I could never be homeless, right?

Although we at One Step Away write sometimes about poems and stuff like our ambitions, I believe it’s more important to paint a picture in our writing about who we were before we became homeless and show the human aspect involved. We have an opportunity here to save people before they lose it all in the manner some of us have.

We can turn One Step Away into a monthly warning manual about how easy it is to lose it all in a blink. Not just the stories of our lives and life experiences, but also the ones of those people we’ve met who can’t write and or don’t have a voice to have their story told, some who worked steady jobs for years and have stacked money and paid off their properties and think that being homeless is a problem they will never face, but unfortunately did. People are not born homeless. They somehow, some time in their lives, had some bad luck.

That is why I like One Step Away, because a lot of us have hit rock bottom, which is no secret. The real secret is how many homeless people at one time may have been very well off. We used to ride around on our high horses with our noses up in the air not even glancing down to realize the whole foundation of our finances, lives and everything we lived for was slowly being eaten by figurative termites. We once had everything, which can create a fog ... and by the time it cleared we were sleeping in abandoned houses, begging for money, sleeping in parks, and, for many of us, we were left light years after it was too late to save ourselves, wondering what happened.

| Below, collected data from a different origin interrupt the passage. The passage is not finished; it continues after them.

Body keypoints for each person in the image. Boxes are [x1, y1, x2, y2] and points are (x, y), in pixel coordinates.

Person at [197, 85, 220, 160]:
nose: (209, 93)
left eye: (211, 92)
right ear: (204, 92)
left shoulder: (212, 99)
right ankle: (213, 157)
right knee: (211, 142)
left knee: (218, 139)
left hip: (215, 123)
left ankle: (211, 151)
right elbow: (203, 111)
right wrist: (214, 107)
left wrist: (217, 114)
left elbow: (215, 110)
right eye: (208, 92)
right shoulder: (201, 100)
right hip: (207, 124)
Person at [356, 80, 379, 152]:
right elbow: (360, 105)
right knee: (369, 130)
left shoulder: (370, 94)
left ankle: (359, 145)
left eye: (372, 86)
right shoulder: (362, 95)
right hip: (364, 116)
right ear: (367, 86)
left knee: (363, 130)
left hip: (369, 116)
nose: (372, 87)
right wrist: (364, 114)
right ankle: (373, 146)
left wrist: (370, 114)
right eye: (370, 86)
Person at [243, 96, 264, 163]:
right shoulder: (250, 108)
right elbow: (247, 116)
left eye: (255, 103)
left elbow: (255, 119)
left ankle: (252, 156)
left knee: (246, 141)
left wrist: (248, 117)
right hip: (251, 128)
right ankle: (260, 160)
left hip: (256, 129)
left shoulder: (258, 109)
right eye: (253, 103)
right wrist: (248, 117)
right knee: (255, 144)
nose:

When I became homeless it was with my fianceé. We did not know there was such a thing as a couples shelter. We had not slept apart from each other in separate beds, let alone houses, for 10 years and we were not about to start now. Thus we began our nightmarish ordeal of sleeping in abandoned homes and on sidewalks. I do not wish that on my worst enemy.

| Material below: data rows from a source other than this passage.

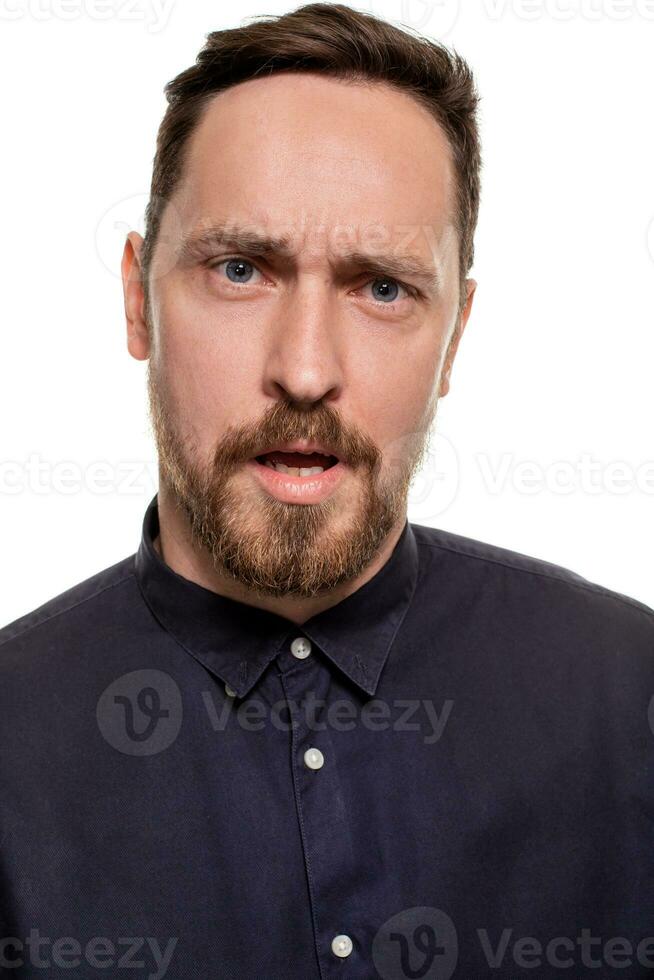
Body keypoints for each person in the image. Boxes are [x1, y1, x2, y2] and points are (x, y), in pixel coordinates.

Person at [2, 4, 653, 978]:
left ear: (455, 337)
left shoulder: (629, 694)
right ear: (136, 299)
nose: (305, 370)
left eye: (382, 286)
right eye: (239, 269)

One instant I had a great job and I was in college and doing good. I had no interest in drugs; I swore I would never have to deal with this kind of problem. At 26 I became injured in a bad accident. A doctor I trusted gave me Oxycontin. It was basically government heroin, I later found out, which was actually more pure then the stuff they had on the streets. I gave my girlfriend some to help with cramps; the next thing I knew my soul was gone. My life was being controlled by somebody else. Two years later we lost everything and did stuff that I can never forgive myself for, just to stay high.

The love between us got us into rehab and clean. Now we are slowly gaining family trust back and we finally, thanks to One Step Away, have our own housing. Thank you, Philadelphia. Your donations have made me a new, improved human who will never forget your kindness.